**Excerpt provided**
--

|I live in The Netherlands. Sometimes, folks ask me if Holland is the same country. Yes, I tell them. It's a small, densely populated country on the North Sea, protected by two land masses to the west: the British Isles and Ireland. The rest is bordered by France, Germany, and Belgium.
The terrain is flat and much of the land was made by replacing water with sand and earth and creating a series of canals and dikes to control the water. The Dutch call the newly claimed land polders.
Pretty awesome stuff... finding a way to claim land from sea and keep it dry for centuries...
I am in Leiden and we are close, about 5 miles, from the sea. While it can rain continuously, it is also possible to have brilliant sunny weather. Dutch painters are famous (I think) because of their skill at capturing this very particular light.
All this to tell you that it is usually damp here. Not humid though; the constant wind keeps the air dry and clean here. But the soil can remain moist and, come to find out, slugs and snails LOVE moist damp ground.
Not only do they love moist damp ground, but they love any number of flower petals and plant leaves. They devour them, wiping them off the face of your garden.
Not that I'm a gardener, mind you. I'm a nut with a rake and pruning shears. I prefer perennial plants whose leaves attain colors in browns, greens, purples, pinks, and reds. I have discovered, thanks to the snails and slugs, a love of evergreens and ferns and plants with big erose leaves.
Around them I plant dainty and silly impatients... musty pink and blatant orange along side various shades of raspberry and magenta. I'm not much for spring flowers sprouting from bulbs ... it's their long elegant and quickly dead leaves or shoots that I find so depressing.
Anyway, back to the slugs and snails. When I first tackled our garden (tuin in Dutch), I didn't know much about those slimy critters. What I did know: they don't eat the slender sleeves from spring bulbs nor do they eat the fragile petals falling relentlessly from the 80-year-old magnolia tree in my garden. It is an endless battle, really.
The tree, which provides shade and has some interesting bends, is always doing something. It protects its flowers with pods, which fall to the ground before the flowers fully bloom. Full beautiful bloom lasts for just one week. After which it rains silky slippery petals every-fucking-where. They dry out and crinkle fast, folding and clinging to every manner of thing in the garden.
Then the tree drops some kind of hard knobby things. All to be topped off in autumn with a cascade of leaves covering the entire garden.
Every year, I ask myself the same thing: why don't the slugs and snails eat the bounty from this magnolia tree????? It'd be a slug_fest... a bonanza of gigantic proportions. But sadly... they notice it not.

--

**Collected data**
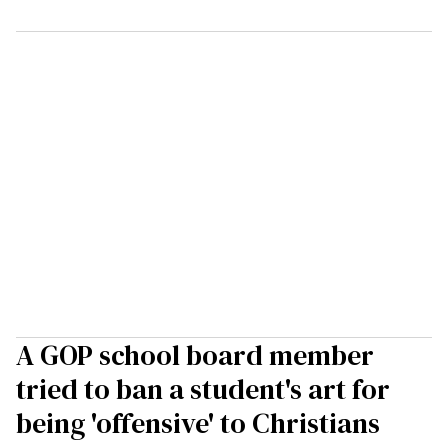
A GOP school board member
tried to ban a student's art for
being 'offensive' to Christians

--

**Work order 1**
Print the part of the garden post that starts at "Anyway, back to" and ends at "the entire garden.".
**Work order 2**
Please carry on the garden post about slugs, snails and the magnolia tree, writing onward from its final sentence.

**Answer space 1**
Anyway, back to the slugs and snails. When I first tackled our garden (tuin in Dutch), I didn't know much about those slimy critters. What I did know: they don't eat the slender sleeves from spring bulbs nor do they eat the fragile petals falling relentlessly from the 80-year-old magnolia tree in my garden. It is an endless battle, really.
The tree, which provides shade and has some interesting bends, is always doing something. It protects its flowers with pods, which fall to the ground before the flowers fully bloom. Full beautiful bloom lasts for just one week. After which it rains silky slippery petals every-fucking-where. They dry out and crinkle fast, folding and clinging to every manner of thing in the garden.
Then the tree drops some kind of hard knobby things. All to be topped off in autumn with a cascade of leaves covering the entire garden.

**Answer space 2**
Last year, I had had enough. Enough of the stupid tree spilling its spent biomass all over the garden and enough of the slime balls, eating everything except magnolia droppings. I snapped...and reverted to a "top of the food chain... king of the jungle" mentality. I am lord over this garden, I suppose was how my brain saw it. "Thou drone, thou snail, thou slug, thou sot" I shall take care of you with the environmentally friendly poison I bought. At the very least, I could do something about the slugs.
Let me tell you: never poison anything. Don't kill other creatures without some god awful good reason. It was horrible, what I'd done. I went out a few days after putting out the poison and saw these creatures all bubbled and blackened and realized what an awful thing I'd done.
First, I took away the poison pellets. Then I did what I should have done from the beginning: research which plants and flowers would be unappetizing to these garden creatures.
As it turned out, impatients, among the easiest annuals to grow, have little allure for the snails and slugs. The gorgeous leafy heuchera is totally ignored by the gastropods. As are most evergreens. So I've planted several bushes that have pink and red tipped leaves and give the garden life all year round.
Funny that the lovely and peaceful garden was shaped by the fleshy slow moving slime creatures making their living there.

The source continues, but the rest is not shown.